No date has been set yet for his hearing, where he will face nearly two dozen charges of allegedly downloading cables and other secret materials from a government computer while deployed in Iraq and then passing them to WikiLeaks.

One of the charges he faces involves aiding the enemy – of which, if he is found guilty, could technically carry a death sentence.
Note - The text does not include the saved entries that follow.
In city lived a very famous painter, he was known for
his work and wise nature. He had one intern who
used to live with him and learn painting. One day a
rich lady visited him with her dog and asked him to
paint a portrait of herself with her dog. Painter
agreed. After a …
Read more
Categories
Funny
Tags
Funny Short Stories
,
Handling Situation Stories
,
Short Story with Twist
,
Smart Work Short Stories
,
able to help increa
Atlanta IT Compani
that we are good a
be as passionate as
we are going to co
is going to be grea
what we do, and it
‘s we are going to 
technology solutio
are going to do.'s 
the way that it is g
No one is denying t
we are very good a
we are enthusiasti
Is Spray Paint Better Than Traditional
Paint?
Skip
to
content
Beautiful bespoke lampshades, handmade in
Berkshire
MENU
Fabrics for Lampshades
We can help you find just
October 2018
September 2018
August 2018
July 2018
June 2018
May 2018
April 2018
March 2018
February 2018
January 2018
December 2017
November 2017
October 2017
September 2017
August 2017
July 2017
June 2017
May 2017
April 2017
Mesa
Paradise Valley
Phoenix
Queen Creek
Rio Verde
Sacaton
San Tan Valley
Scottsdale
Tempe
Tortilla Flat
However, Army prosecutors have indicated they would seek a sentence of up to life in prison instead.

Leavenworth officials were at pains to stress that since last week's transfer there he was no longer deemed in danger of killing himself and would not be detained in isolation. "Typically in this facility, we would not keep anybody on suicide watch more than 24 to 48 hours," said Col Dawn Hilton.

"He will be able to congregate and commune with other pre-trial prisoners in the housing unit and will have recreation during the afternoon," she told visiting reporters. "He will be able to eat inside the dining facility with other prisoners."

While officials insisted that moving inmates from Quantico was common practice, the uproar over the allegedly excessively harsh conditions in which he was detained had become an embarrassment for the government.

A UN official responsible for monitoring torture around the world castigated Washington after being denied access to him.

A group of leading US legal scholars also fiercely criticised President Barack Obama in an open letter to national newspapers this month.

As journalists were escorted through the freshly painted Leavenworth complex, they were supplied with an unusually detailed description about Pte Manning's new routine, which will include rising at 5am each day and going to bed at 10pm. Aside from being allowed to exercise and have visitors, the soldier will be granted full access to the jail library, although not to the internet. However, among those barred from visiting him are reporters.